From: Hidetoshi Seto
Date: Wed Apr 02 2008 - 23:22:17 EST


Paul Jackson wrote:
Hidetoshi wrote:
Put simply, if the system tend to be idle, then "push to idle" strategy
works well. OTOH if the system tend to be busy, then "pull by idle"
strategy works well. Else, both strategy will work but besides of all
there is a question: how much searching cost can you pay?

So each flag has value in some cases ... that much seems reasonable to me.

But you're saying that you'd like to avoid having to turn on both, just to
get the benefit of one of them, in order to avoid the searching costs of
the other flag that was not valuable on that load, right?

But is this necessarily so?

I'd like to turn on both(since I know it is best for my application/system),
but it can't be denied that there are other situations loving only one of
them... At least there is a small possible conflict:
"Are you idle?" - "No, I'm busy to search a busy CPU!"

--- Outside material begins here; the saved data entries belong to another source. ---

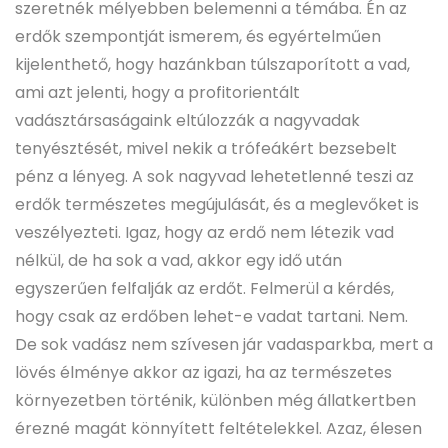
szeretnék mélyebben belemenni a témába. Én az
erdők szempontját ismerem, és egyértelműen
kijelenthető, hogy hazánkban túlszaporított a vad,
ami azt jelenti, hogy a profitorientált
vadásztársaságaink eltúlozzák a nagyvadak
tenyésztését, mivel nekik a trófeákért bezsebelt
pénz a lényeg. A sok nagyvad lehetetlenné teszi az
erdők természetes megújulását, és a meglevőket is
veszélyezteti. Igaz, hogy az erdő nem létezik vad
nélkül, de ha sok a vad, akkor egy idő után
egyszerűen felfalják az erdőt. Felmerül a kérdés,
hogy csak az erdőben lehet-e vadat tartani. Nem.
De sok vadász nem szívesen jár vadasparkba, mert a
lövés élménye akkor az igazi, ha az természetes
környezetben történik, különben még állatkertben
érezné magát könnyített feltételekkel. Azaz, élesen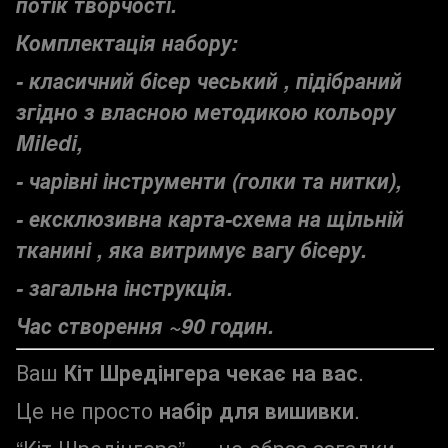
потік творчості.
Комплектація набору:
- класичний бісер чеський , підібраний
згідно з власною методикою кольору
Miledi,
- чарівні інструменти (голки та нитки),
- ексклюзивна карта-схема на щільній
тканині , яка витримує вагу бісеру.
- загальна інструкція.
Час створення ~90 годин.
Ваш
Кіт Шредінгера чекає на вас
.
Це не просто
набір для вишивки
.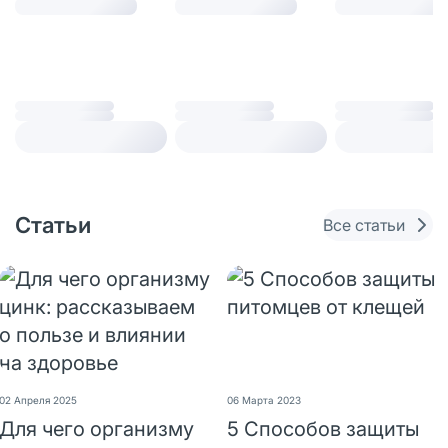
Статьи
Все статьи
02 Апреля 2025
06 Марта 2023
Для чего организму
5 Способов защиты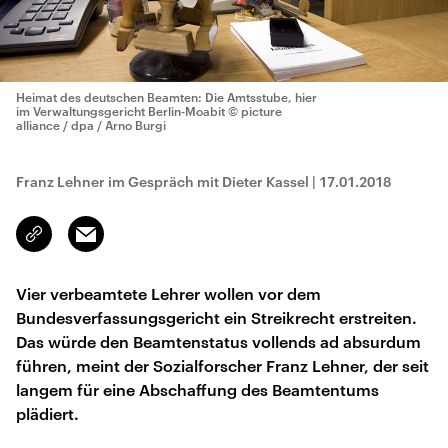
Heimat des deutschen Beamten: Die Amtsstube, hier
im Verwaltungsgericht Berlin-Moabit
© picture
alliance / dpa / Arno Burgi
Franz Lehner im Gespräch mit Dieter Kassel
|
17.01.2018
Email
Link
kopieren/teilen
Vier verbeamtete Lehrer wollen vor dem
Bundesverfassungsgericht ein Streikrecht erstreiten.
Das würde den Beamtenstatus vollends ad absurdum
führen, meint der Sozialforscher Franz Lehner, der seit
langem für eine Abschaffung des Beamtentums
plädiert.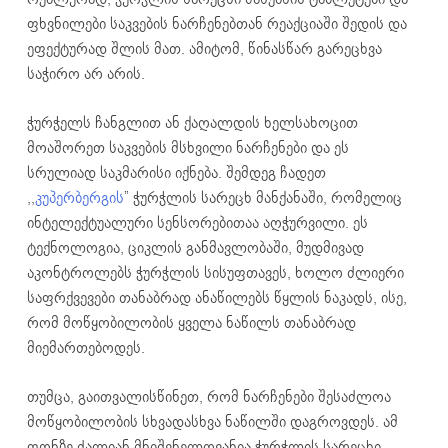
ფხვნილები საკვების ნარჩენებთან რეაქციაში შედის და
ეფექტურად შლის მათ. ამიტომ, წინასწარ გარეცხვა
საჭირო არ არის.
ჭურჭელს ჩანგლით ან ქაღალდის ხელსახოცით
მოაშორეთ საკვების მსხვილი ნარჩენები და ეს
სრულიად საკმარისი იქნება. შემდეგ ჩადეთ
,,
კუპერბერგის
” ჭურჭლის სარეცხ მანქანაში, რომელიც
ინტელექტუალური სენსორებითაა აღჭურვილი. ეს
ტექნოლოგია, ციკლის განმავლობაში, მუდმივად
აკონტროლებს ჭურჭლის სისუფთავეს, ხოლო ძლიერი
საფრქვევები თანაბრად ანაწილებს წყლის ნაკადს, ისე,
რომ მოწყობილობის ყველა ნაწილს თანაბრად
მიემართებოდეს.
თუმცა, გაითვალისწინეთ, რომ ნარჩენები შესაძლოა
მოწყობილობის სხვადასხვა ნაწილში დაგროვდეს. ამ
ფონზე ძალიან მნიშვნელოვანია ჭურჭლის სარეცხი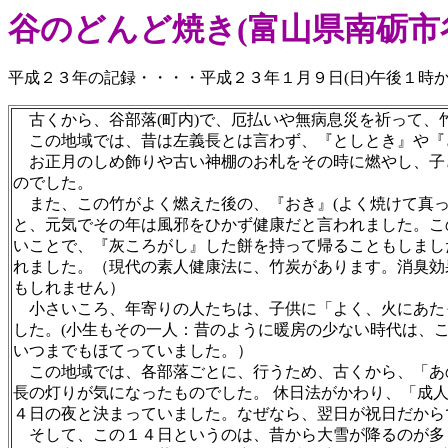
谷のどんど焼き(富山県南砺市
平成２３年の記録・・・・平成２３年１月９日(日)午後１時
古くから、谷部落(町内)で、厄払いや無病息災を祈って、
この地域では、昔は左義長とは言わず、『としとき』や『
お正月のしめ飾りや古い神棚のお札をその時に燃やし、子
のでした。
また、この竹がよく燃えた後の、『おき』(よく焼けて真っ
と、元気でその年は風邪をひかず健康だと言われました。こ
いことで、『灰ころがし』した餅を持って帰ることもしまし
れました。（現代の素人健康法に、竹炭があります。消臭効
もしれません）
小さいころ、年寄りの人たちは、子供に「よく、火にあた
した。(小生もその一人：昔のように暖房の少ない時代は、
いつまでもほてっていました。）
この地域では、各部落ごとに、行うため、古くから、「あ
長の灯りが気になったものでした。 休日法がかわり、「成
４日の夜と決まっていました。なぜなら、翌日が祝日だから
そして、この１４日というのは、昔から大雪が降るのが多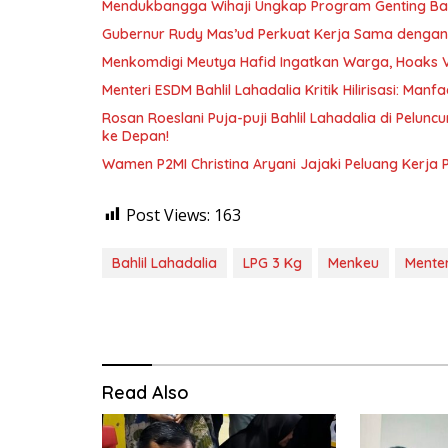
Mendukbangga Wihaji Ungkap Program Genting Bant
Gubernur Rudy Mas’ud Perkuat Kerja Sama dengan
Menkomdigi Meutya Hafid Ingatkan Warga, Hoaks 
Menteri ESDM Bahlil Lahadalia Kritik Hilirisasi: Ma
Rosan Roeslani Puja-puji Bahlil Lahadalia di Pelun
ke Depan!
Wamen P2MI Christina Aryani Jajaki Peluang Kerja 
Post Views:
163
Bahlil Lahadalia
LPG 3 Kg
Menkeu
Mente
Read Also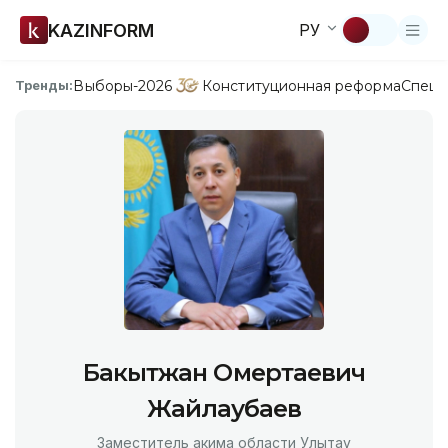
KAZINFORM
РУ
Выборы-2026
Конституционная реформа
Спецп
Тренды:
Бакытжан Омертаевич
Жайлаубаев
Заместитель акима области Улытау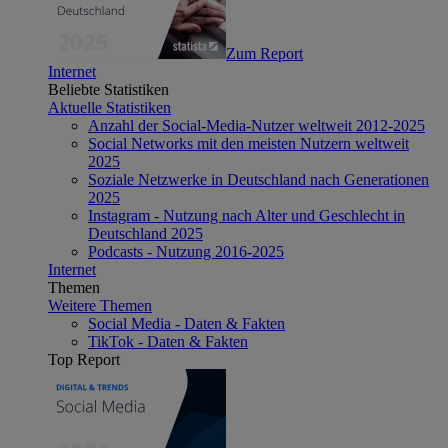
Zum Report
Internet
Beliebte Statistiken
Aktuelle Statistiken
Anzahl der Social-Media-Nutzer weltweit 2012-2025
Social Networks mit den meisten Nutzern weltweit
2025
Soziale Netzwerke in Deutschland nach Generationen
2025
Instagram - Nutzung nach Alter und Geschlecht in
Deutschland 2025
Podcasts - Nutzung 2016-2025
Internet
Themen
Weitere Themen
Social Media - Daten & Fakten
TikTok - Daten & Fakten
Top Report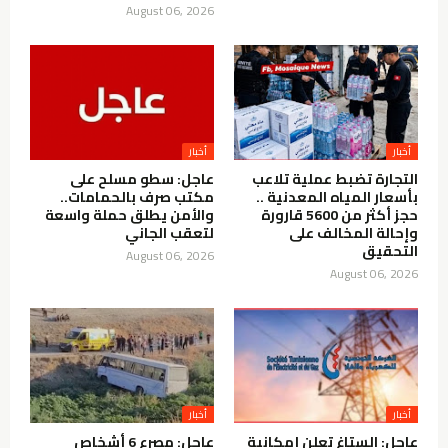
August 06, 2026
أخبار
أخبار
التجارة تضبط عملية تلاعب
عاجل: سطو مسلح على
بأسعار المياه المعدنية ..
مكتب صرف بالحمامات..
حجز أكثر من 5600 قارورة
والأمن يطلق حملة واسعة
وإحالة المخالف على
لتعقب الجاني
التحقيق
August 06, 2026
August 06, 2026
أخبار
أخبار
عاجل: الستاغ تعلن إمكانية
عاجل: مصرع 6 أشخاص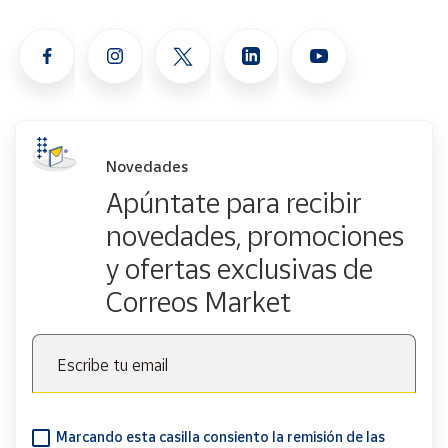
Novedades
Apúntate para recibir
novedades, promociones
y ofertas exclusivas de
Correos Market
Escribe tu email
Marcando esta casilla consiento la remisión de las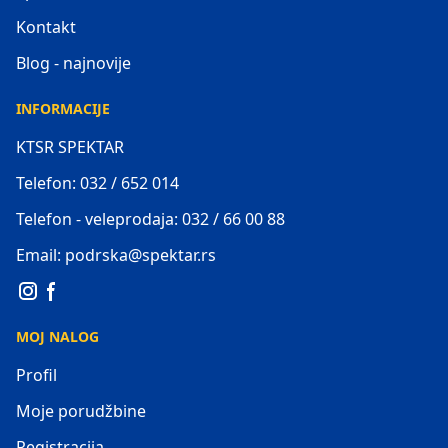
Kontakt
Blog - najnovije
INFORMACIJE
KTSR SPEKTAR
Telefon: 032 / 652 014
Telefon - veleprodaja: 032 / 66 00 88
Email: podrska@spektar.rs
MOJ NALOG
Profil
Moje porudžbine
Registracija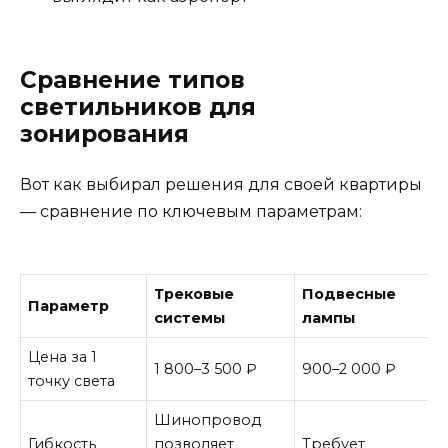
Сравнение типов
светильников для
зонирования
Вот как выбирал решения для своей квартиры
— сравнение по ключевым параметрам:
Трековые
Подвесные
Параметр
системы
лампы
Цена за 1
1 800–3 500 ₽
900–2 000 ₽
точку света
Шинопровод
Гибкость
позволяет
Требует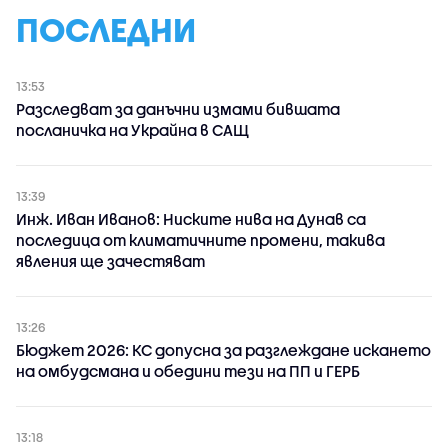
ПОСЛЕДНИ
13:53
Разследват за данъчни измами бившата
посланичка на Украйна в САЩ
13:39
Инж. Иван Иванов: Ниските нива на Дунав са
последица от климатичните промени, такива
явления ще зачестяват
13:26
Бюджет 2026: КС допусна за разглеждане искането
на омбудсмана и обедини тези на ПП и ГЕРБ
13:18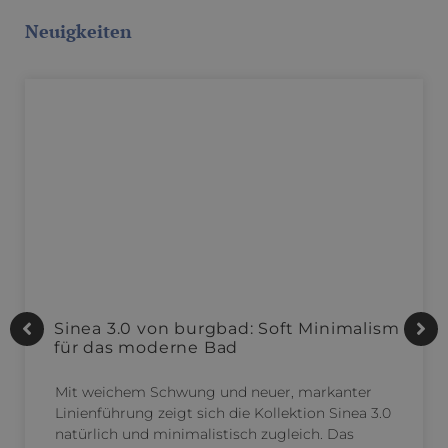
Neuigkeiten
Sinea 3.0 von burgbad: Soft Minimalism
für das moderne Bad
Mit weichem Schwung und neuer, markanter
Linienführung zeigt sich die Kollektion Sinea 3.0
natürlich und minimalistisch zugleich. Das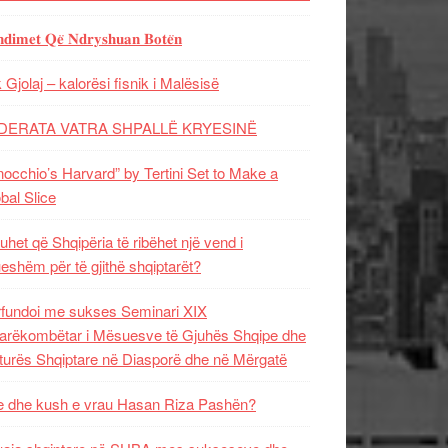
𝐝𝐢𝐦𝐞𝐭 𝐐𝐞̈ 𝐍𝐝𝐫𝐲𝐬𝐡𝐮𝐚𝐧 𝐁𝐨𝐭𝐞̈𝐧
 Gjolaj – kalorësi fisnik i Malësisë
DERATA VATRA SHPALLË KRYESINË
nocchio’s Harvard” by Tertini Set to Make a
bal Slice
uhet që Shqipëria të ribëhet një vend i
ueshëm për të gjithë shqiptarët?
fundoi me sukses Seminari XIX
rëkombëtar i Mësuesve të Gjuhës Shqipe dhe
turës Shqiptare në Diasporë dhe në Mërgatë
 dhe kush e vrau Hasan Riza Pashën?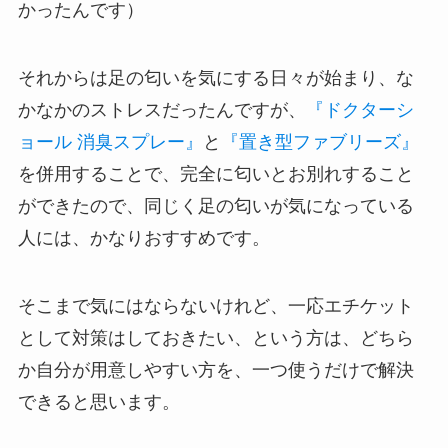
かったんです）
それからは足の匂いを気にする日々が始まり、な
かなかのストレスだったんですが、
『ドクターシ
ョール 消臭スプレー』
と
『置き型ファブリーズ』
を併用することで、完全に匂いとお別れすること
ができたので、同じく足の匂いが気になっている
人には、かなりおすすめです。
そこまで気にはならないけれど、一応エチケット
として対策はしておきたい、という方は、どちら
か自分が用意しやすい方を、一つ使うだけで解決
できると思います。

To be honest, I don't have strong reason to have them to be divided.
Just I thought that they could work independently and it might be usable
interface for other people.
(... well, I would be a little happy if I don't need to rewrite almost all
of the additional piece of Documentation/cpuset.txt, but don't care :-D)

So, if there is no one can find use of two flags, I'll change it to one.
Comments from any others?

If "pull by idle" is attempted on a system
which tends to be idle, then while it is true that the search for something
to pull will usually find nothing, what does it matter that we wasted some
otherwise idle cycles, looking for pullable, runnable tasks that cannot be
found, on a system that is mostly idle?

If "push to idle" is attempted on a system that is quite busy, then
couldn't that be coded to notice rather quickly if any nearby CPUs are
idle, and not search if there are no idle neighbors. One could imagine
a word of memory for each smaller domain ("neighborhood") of CPUs (say
all the logical CPUs in a package), with one bit per logical CPU, that
was set if-and-only-if that CPU was in idle. Then it would be very
quick for all the CPUs in that domain to see if there are (or just
were ... close enough) any idle CPUs, and skip trying to "push to idle"
if that word was all zero bits. That is, there would be no sense
trying to push to idle if there were no idle CPUs to push to. The only
writing and the only locking of that word would be from idle loop code,
and only from nearby CPUs in the same small domain, so it would not be
an impediment to large system scaling or a waste of many CPU cycles on
busy systems.

With a little work such as this, we could make it so that anytime you
needed either flag, you could turn on both, and the other one would be
harmless enough ... just a minor consumer of otherwise idle cycles.

Then with that, we could have one flag, that did both.

I believe there are quite technical reasons why we have no "idle_map."
Excellent answers would be brought by scheduler folks...

It looks easy... but how do you handle if cpusets are overlapping?

Yeah - that part might be challenging. Would it work to always take
the largest domain balancing requested?

Hum... if one requests "smaller" and another is "don't care = default",
we always take "default" range.

Anyway, I'd like to give a lot of care to well-defined cpusets, and
I know that balancing on overlapping cpusets are easy to be confused,
so I'll update my patch to take levels, getting in your suggestion.